Auf die Leistung blicken

von Redaktion

Zur Berichterstattung über die Geriatrische Rehaklinik Bruckmühl (Regionalteil):

Die aktuelle Berichterstattung über die GRO (Geriatrische Rehabilitation Oberbayern) Bruckmühl wirft für mich eine grundsätzliche Frage auf: Warum werden Probleme, die im gesamten Gesundheitswesen bekannt sind, plötzlich so dargestellt, als wären sie ein besonderes Problem dieser einen Klinik?

Personalmangel, hohe Arbeitsbelastung, Fehler und Dokumentationsmängel gibt es in vielen Kliniken, Pflegeheimen und ambulanten Diensten.

Das ist keine Entschuldigung für Fehler. Aber es ist auch nicht fair, die GRO Bruckmühl so darzustellen, als wäre sie die einzige Einrichtung, in der solche Probleme vorkommen. Wo bleiben die Schlagzeilen über andere Kliniken, Heime und ambulante Dienste, in denen es ebenfalls erhebliche Probleme gibt?

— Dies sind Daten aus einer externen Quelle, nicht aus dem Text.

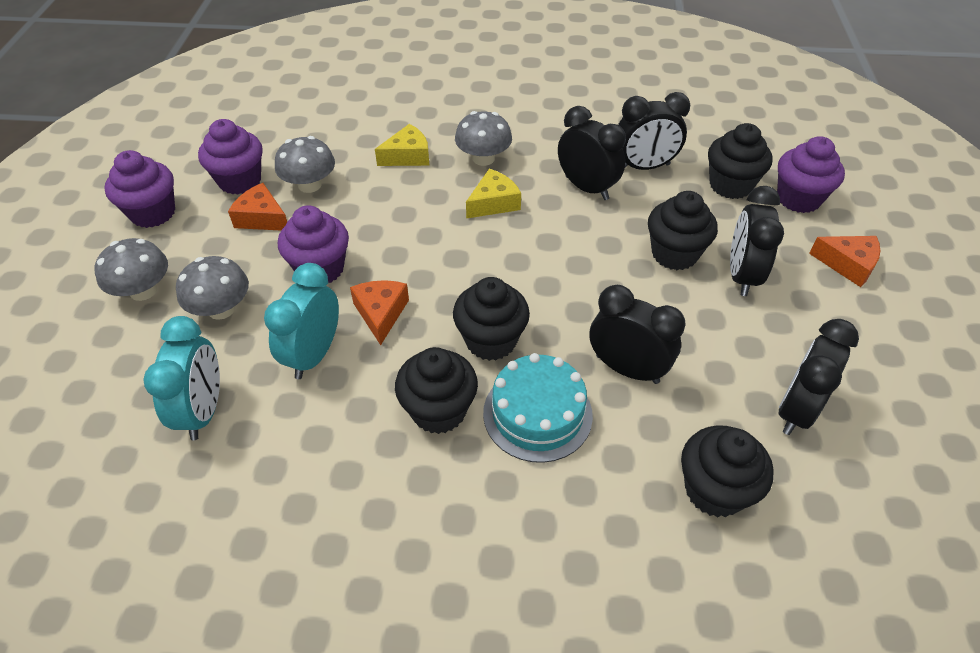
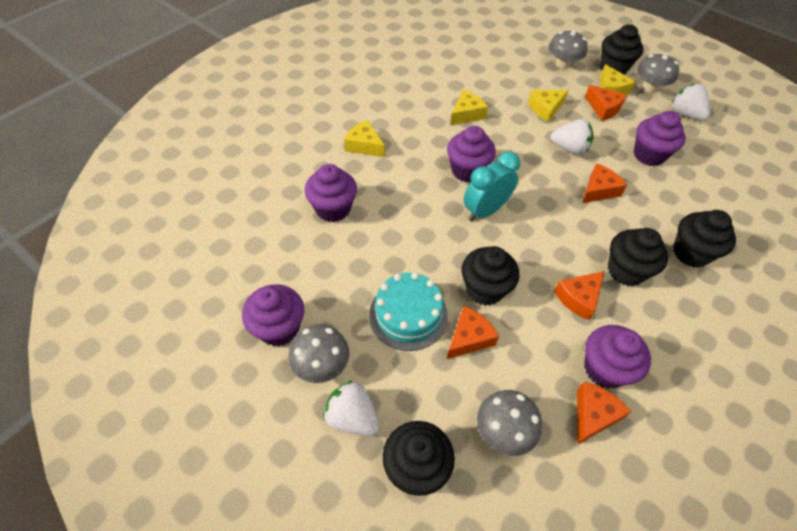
black clock: 5 -> 0
orange cheese: 3 -> 5
purple cupcake: 4 -> 5
turquoise clock: 2 -> 1
white strawberry: 0 -> 3
yellow cheese: 2 -> 4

Wo bleibt die öffentliche Diskussion über Einrichtungen, in denen die Arbeitsbedingungen möglicherweise noch schwieriger sind?

Warum wird nicht mit demselben Maßstab berichtet?

Es entsteht der Eindruck, dass die GRO Bruckmühl derzeit besonders stark als Zielscheibe negativer Berichterstattung dient.

Dabei wird aus meiner Sicht zu wenig berücksichtigt, dass die dortigen Mitarbeitenden täglich unter schwierigen Bedingungen arbeiten und trotzdem versuchen, ihre Patienten bestmöglich zu versorgen. Natürlich müssen Fehler angesprochen und aufgearbeitet werden. Aber es ist ein Unterschied, ob man Missstände sachlich untersucht oder eine gesamte Klinik durch wiederholte negative Schlagzeilen zum Problem macht. Das ist weder den Mitarbeitenden noch den Patienten gegenüber fair.

Ich wünsche mir deshalb eine Berichterstattung, die nicht nur fragt, was in der GRO Bruckmühl schiefgelaufen ist, sondern welche Leistungen sie täglich erbringen. Kritik muss erlaubt sein. Aber sie sollte für alle gelten, nicht nur für die GRO Klinik Bruckmühl.